Векшин отвел Ивана Антоновича в сторонку, сказал тихо, доверительно: «Получен приказ об эвакуации. Понимаешь, пока дали только пять вагонов. Вывозим документацию и кое-что из оборудования». — «А как же я?»— Иван Антонович хотел произнести это спокойно, с достоинством, но помимо его воли, вышло очень просительно.
Оно и понятно: он был еще на орбите. Конечно, Векшин — не Мезенцев, но Федя — правая рука Льва Аркадьевича, он все-все знает, от него многое зависит. Иван Антонович ожидал, что на его мольбу! «А как же я?» — Векшин скажет: «Обожди, никуда не уезжай. Через четверть часа явится Мезенцев — уладим дело, ты поедешь с нами». Но вместо этого Векшин, помявшись, сказал: «Ничего, Иван, недельку пороешь окопы, потом вернешься и поедешь вторым эшелоном. Лев Аркадьевич в горкоме, хлопочет, чтобы дали вагоны для эвакуации сотрудников и их семей». И, сказав это, Векшин похлопал Ивана Антоновича по спине, будто они расставались до утра: «Бывай!» — и слегка подтолкнул его к лестнице. Иван Антонович впопыхах чуть было не позабыл сказать, чтобы Векшин позвонил домой и чтобы Федина жена сбегала к ним и объяснила все Лене.

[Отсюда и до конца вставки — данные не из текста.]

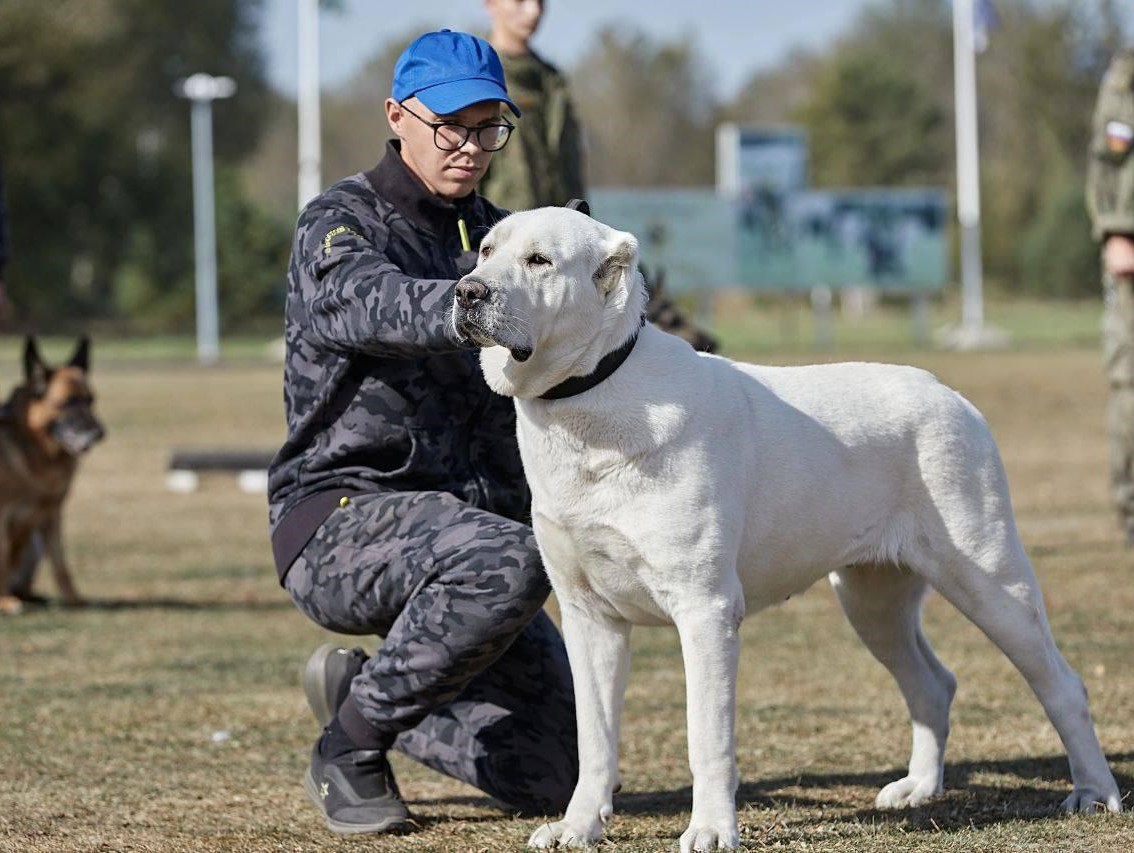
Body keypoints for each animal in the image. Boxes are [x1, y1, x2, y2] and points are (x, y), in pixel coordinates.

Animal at [446, 208, 1120, 852]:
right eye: (484, 251)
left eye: (539, 260)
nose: (467, 291)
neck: (591, 397)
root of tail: (949, 393)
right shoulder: (589, 617)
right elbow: (595, 738)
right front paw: (579, 826)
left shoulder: (706, 611)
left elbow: (707, 736)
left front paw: (711, 831)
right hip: (871, 600)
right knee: (932, 685)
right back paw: (919, 789)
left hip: (989, 579)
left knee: (1062, 685)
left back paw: (1093, 792)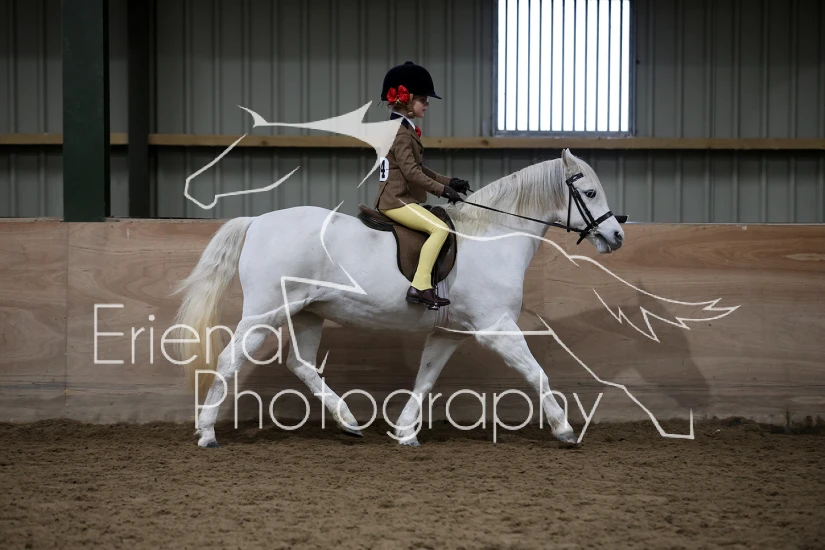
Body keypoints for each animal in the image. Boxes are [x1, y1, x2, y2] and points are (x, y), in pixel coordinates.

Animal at [172, 148, 625, 448]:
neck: (493, 235)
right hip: (266, 311)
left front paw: (404, 432)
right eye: (588, 193)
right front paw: (565, 430)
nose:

Векшин обещал, и Иван Антонович, шаркая потяжелевшими ногами по ступенькам лестницы, медленно побрел вниз, к гардеробу, где он оставил свою лопату.
Лопата стояла на месте. Иван Антонович взял ее и вышел во двор. Во дворе было смрадно: где-то жгли бумагу. Ополченцы грузились в машины. Иван Антонович отыскал свой взвод, вместе со всеми взобрался в кузов… Грузовики выехали со двора на улицу. Мимо поплыли мрачные фасады домов. Иван Антонович плохо знал Москву и долго никак не мог понять, куда их везут. И лишь когда проехали Кунцево, он понял, что их везут на запад, по старому Можайскому шоссе. Теперь он не помнит, сколько они ехали; не раз над их колонной появлялись немецкие истребители с желтыми крестами на крыльях; грузовики останавливались, кто-то истошно кричал: «Воздух!» Все бросались врассыпную — падая и матерясь. Потом, после того как истребители, построчив пулеметами, улетали, командиры взводов и рот подолгу метались вдоль дороги, созывая ополченцев.